**EXERCISE:**
The following data has a line with "195 mm. Female patient." and a line with "Structures marked on this image (semi-automatically". Write out exactly those lines and all the lines between them.

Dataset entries
■ ■ ■ ■

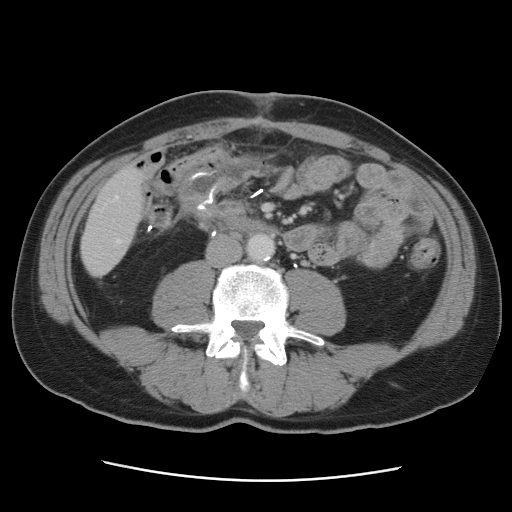
Contrast-enhanced abdominal CT, one axial slice; slice 13 of 89 in the series (ordered by position); intravenous contrast given; soft-tissue window (W 400 / L 40 HU); 5 mm slice thickness; 512 × 512 image matrix. Case-level facts recorded for this patient, not image findings: patient: male, age 77 years at operation; diagnosis: colorectal cancer liver metastases, imaged before liver resection; multiple liver metastases: yes; largest metastasis: 0.6 cm; disease in both lobes: yes.
Structures marked on this image (manually delineated by an expert):
- hepatic veins: bounding box (x1, y1, x2, y2) in pixels: (115, 196, 121, 243)
- liver: (82, 167, 145, 275)
- planned liver remnant (the part of the liver to remain after resection): (82, 167, 144, 258)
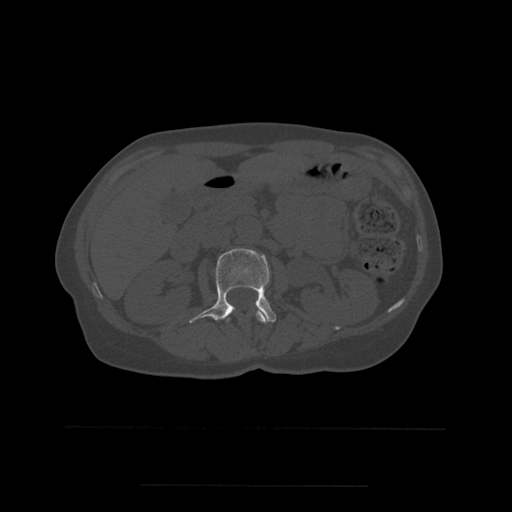
CT including the spine, one axial slice. Slice 218 of 544 in the series (ordered by position). Bone window (W 1800 / L 400 HU). 1.25 mm slice thickness. 512 × 512 image matrix, field of view 350 × 350 mm. Patient age 58 years. Case-level facts recorded for this patient, not image findings: primary cancer: lung.
Outlined on this slice (semi-automatically segmented with operator editing):
- L1 vertebra: bounding box (x1, y1, x2, y2) in pixels: (227, 310, 267, 324)
- L2 vertebra: (189, 249, 277, 323)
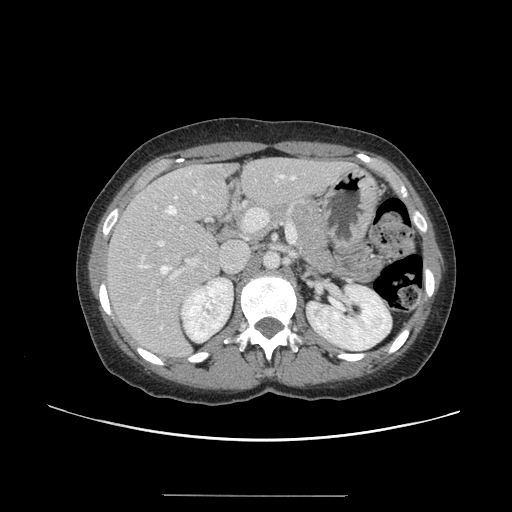
Contrast-enhanced abdominal CT, one axial slice; position 79 of 144 along the scan axis; 120 kVp; soft-tissue window (W 400 / L 40 HU); 512 × 512 image matrix, field of view 380 × 380 mm. From the clinical record (not read from this slice): patient: female, age 61 years at operation; diagnosis: colorectal cancer liver metastases, imaged before liver resection; multiple liver metastases: yes; largest metastasis: 1.1 cm; disease in both lobes: no.
Outlined on this slice (expert manual segmentation):
- hepatic veins: bounding box [x1, y1, x2, y2] px = [161, 175, 295, 274]
- liver: [107, 159, 345, 358]
- planned liver remnant (the part of the liver to remain after resection): [108, 159, 317, 299]
- portal vein (with intrahepatic branches): [138, 203, 297, 294]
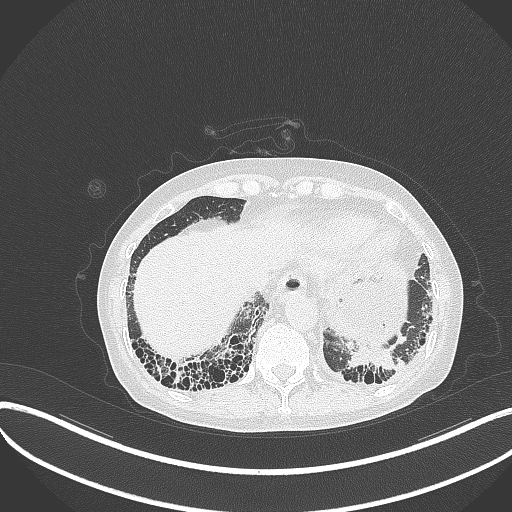
Chest CT, one axial slice. Position 57 of 373 along the scan axis. Reconstruction kernel B70f. Lung window (W 1500 / L -600 HU). 512 × 512 image matrix, field of view 400 × 400 mm. Female patient, age 56 years. From the clinical record (not read from this slice): clinical TNM (as recorded): T1 N0 M0.
Outlined on this slice (bounding box drawn by a radiologist):
- lung tumour (recorded histology: adenocarcinoma): box from (x=345, y=345) to (x=410, y=373) px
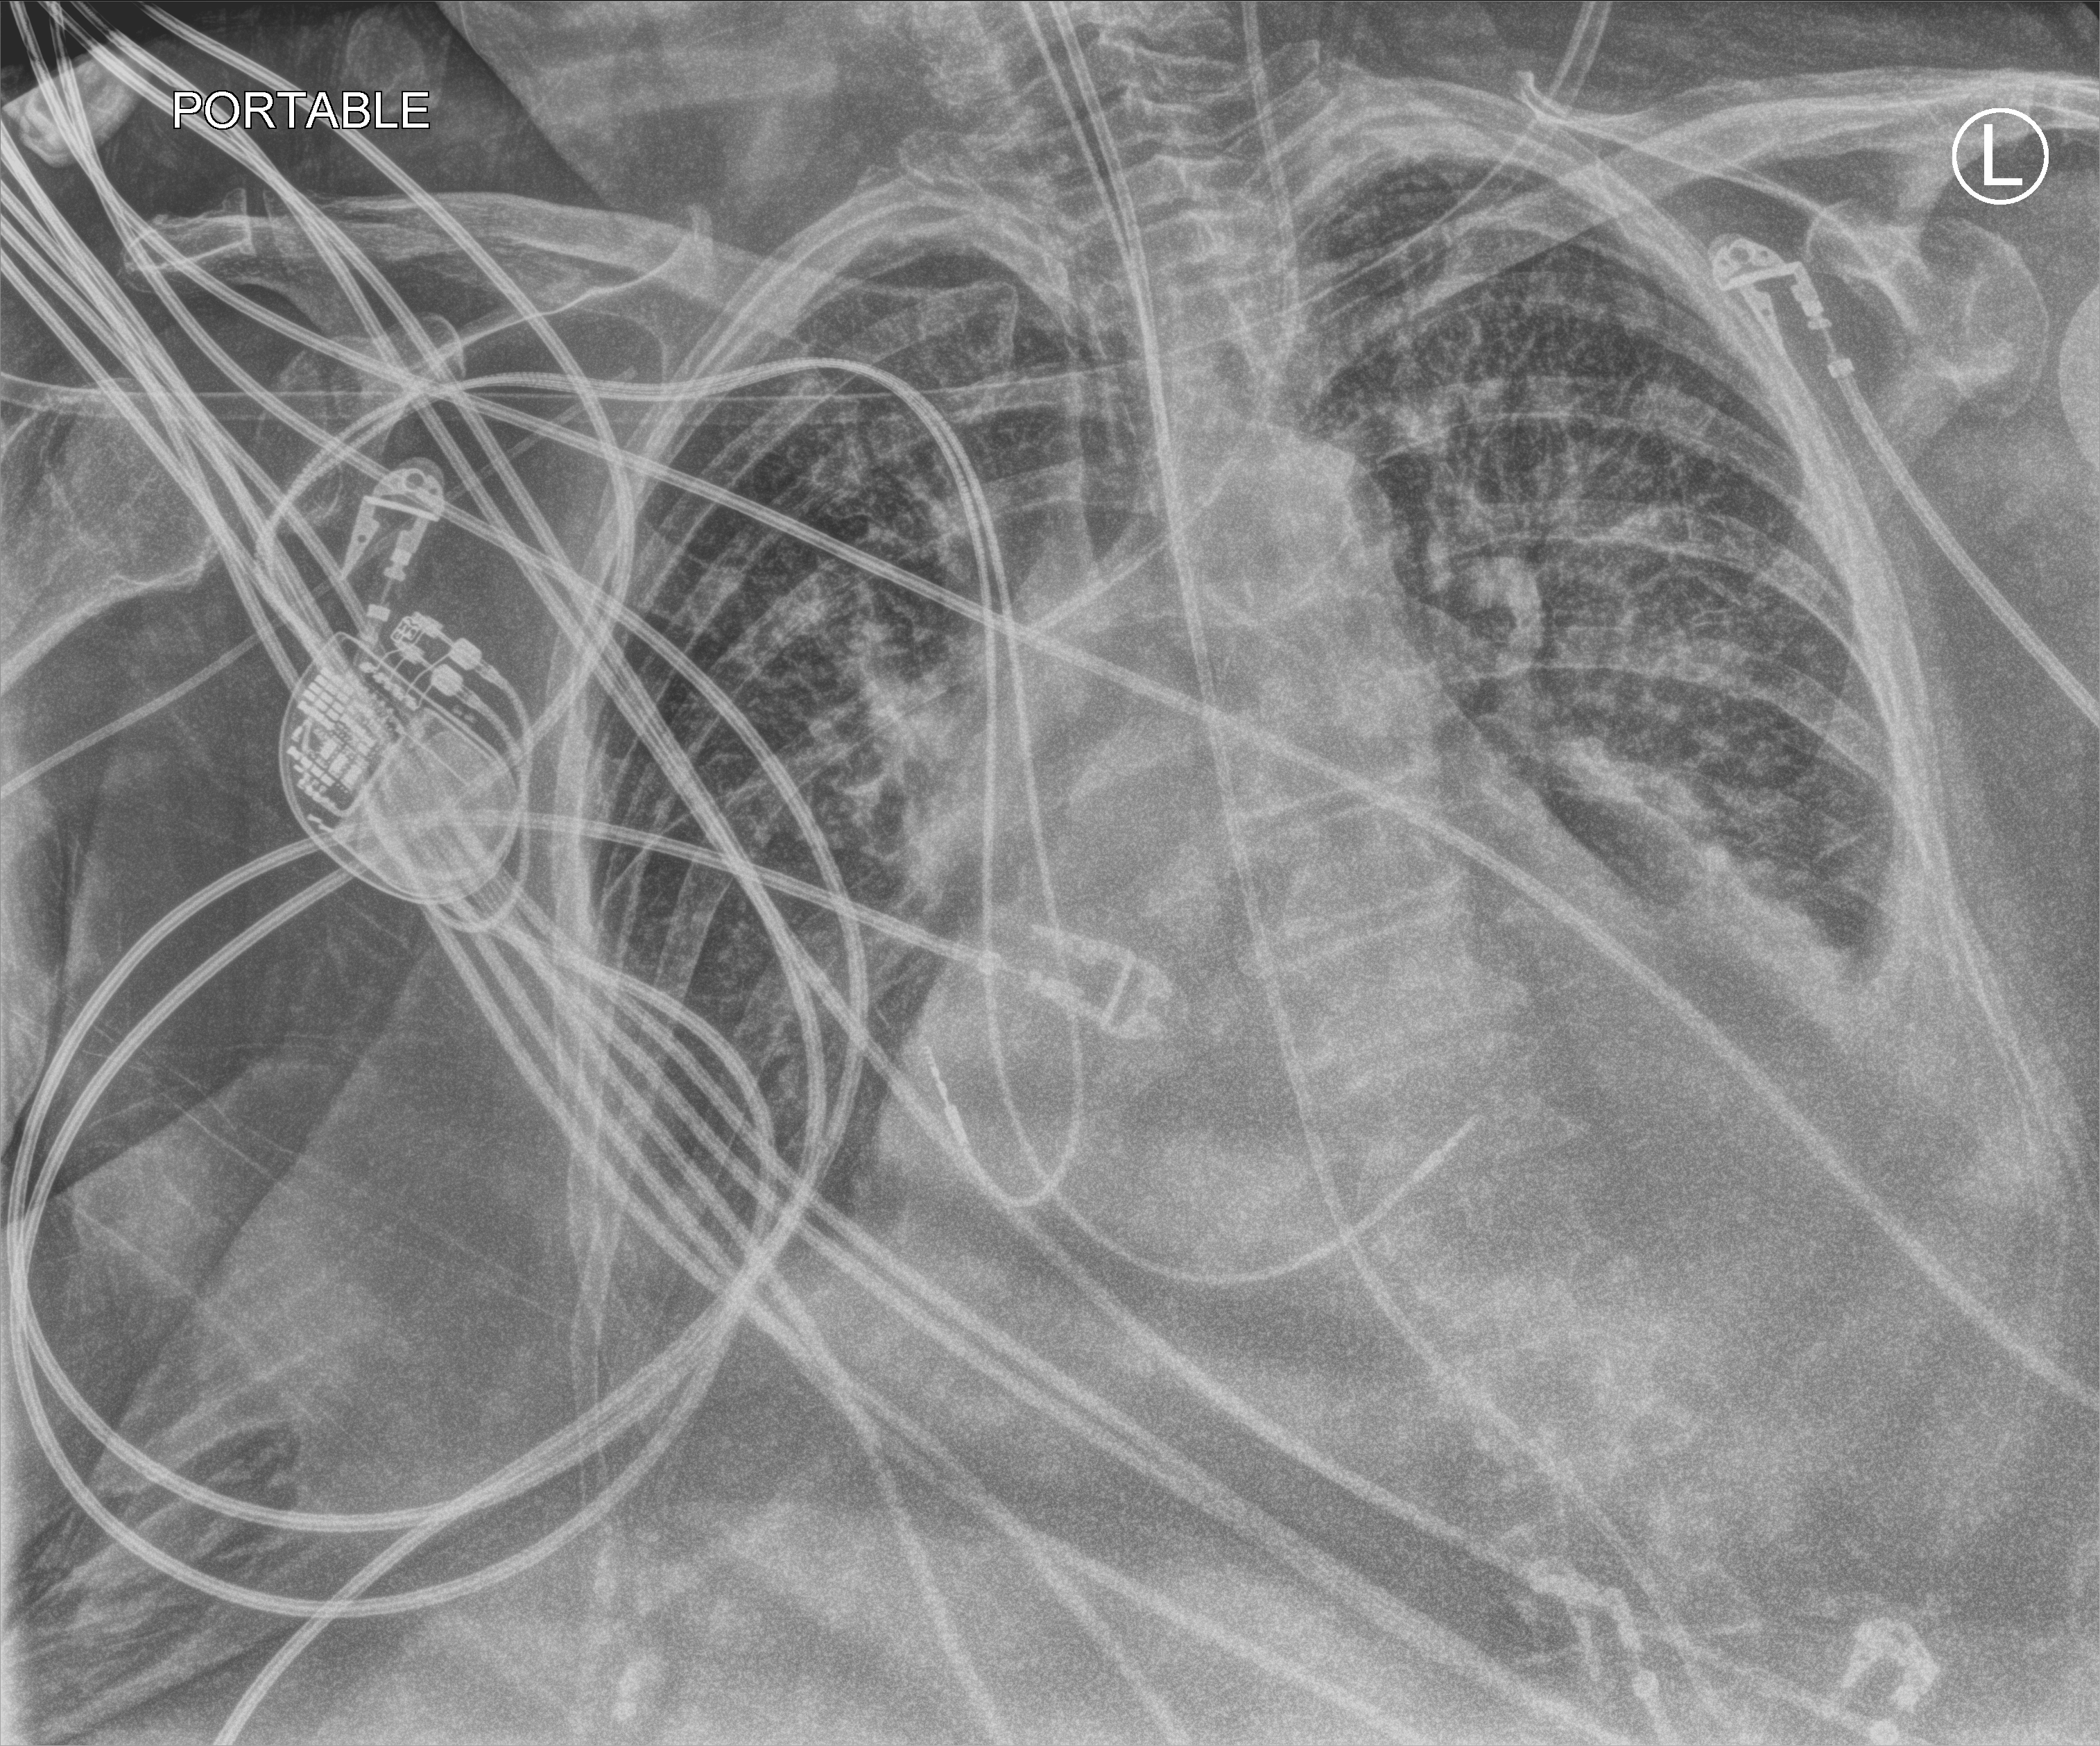
Chest X-ray (portable). Female patient hospitalised with COVID-19, age 75–90 years.
From the hospital-stay record, not from the radiograph (when in the stay this image was taken is not recorded):
- admitted to intensive care during this hospital stay: yes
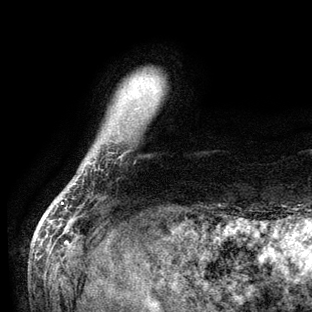
Breast MRI (dynamic contrast-enhanced), one axial slice; slice 8 of 136 in the series (ordered by position); cropped to one breast; dynamic contrast-enhanced series, time point 2 of 6 at this slice position (early post-contrast); 3 T; TE 2.8 ms, TR 7.3 ms; 1.2 mm slice thickness; 312 × 312 image matrix, field of view 219 × 219 mm. Female patient.
Structures marked on this image (semi-automatic segmentation, software-assisted and operator-edited):
- enhancing-tissue mask used for the functional tumour volume (all voxels passing the contrast-enhancement thresholds inside the analysis volume; usually the tumour): box from (x=61, y=202) to (x=64, y=204) px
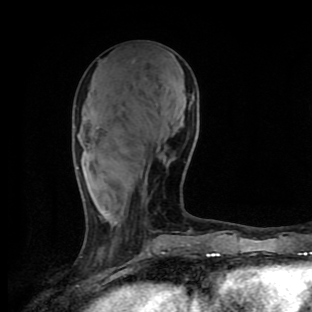
Breast MRI (dynamic contrast-enhanced), one axial slice; position 40 of 90 along the scan axis; cropped to one breast; dynamic contrast-enhanced series, time point 2 of 9 at this slice position (early post-contrast); 1.5 T; TE 4.2 ms, TR 7 ms; 312 × 312 image matrix, field of view 195 × 195 mm. Female patient.
Structures marked on this image (semi-automatically segmented with operator editing):
- enhancing-tissue mask used for the functional tumour volume (all voxels passing the contrast-enhancement thresholds inside the analysis volume; usually the tumour): box from (x=114, y=192) to (x=145, y=224) px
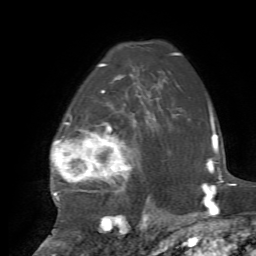
Breast MRI, one axial slice. Position 52 of 72 along the scan axis. Cropped to one breast. Dynamic contrast-enhanced series, time point 2 of 7 at this slice position (early post-contrast). 1.5 T. TE 4.2 ms, TR 8.7 ms. 2.2 mm slice thickness. 256 × 256 image matrix. Female patient.
Annotated regions visible in this slice (semi-automatically segmented with operator editing):
- enhancing-tissue mask used for the functional tumour volume (all voxels passing the contrast-enhancement thresholds inside the analysis volume; usually the tumour): box from (x=51, y=91) to (x=154, y=223) px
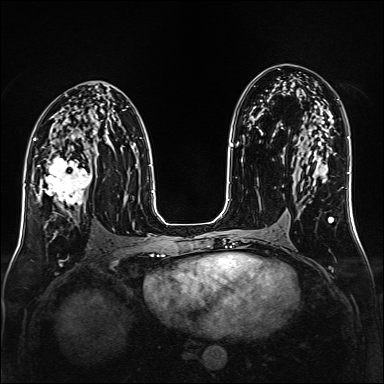
Breast MRI (dynamic contrast-enhanced), one axial slice. Position 85 of 160 along the scan axis. Dynamic contrast-enhanced series, time point 2 of 6 at this slice position (early post-contrast). 1.5 T. TE 2.3 ms, TR 5.2 ms. 384 × 384 image matrix. Female patient.
Annotated regions visible in this slice (semi-automatically segmented with operator editing):
- enhancing-tissue mask used for the functional tumour volume (all voxels passing the contrast-enhancement thresholds inside the analysis volume; usually the tumour): bounding box <36,151,92,212> (left, top, right, bottom; pixels)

■ ■ ■ ■

**FINISHED EXERCISE:**
Breast MRI (dynamic contrast-enhanced), one axial slice; position 40 of 90 along the scan axis; cropped to one breast; dynamic contrast-enhanced series, time point 2 of 9 at this slice position (early post-contrast); 1.5 T; TE 4.2 ms, TR 7 ms; 312 × 312 image matrix, field of view 195 × 195 mm. Female patient.
Structures marked on this image (semi-automatically segmented with operator editing):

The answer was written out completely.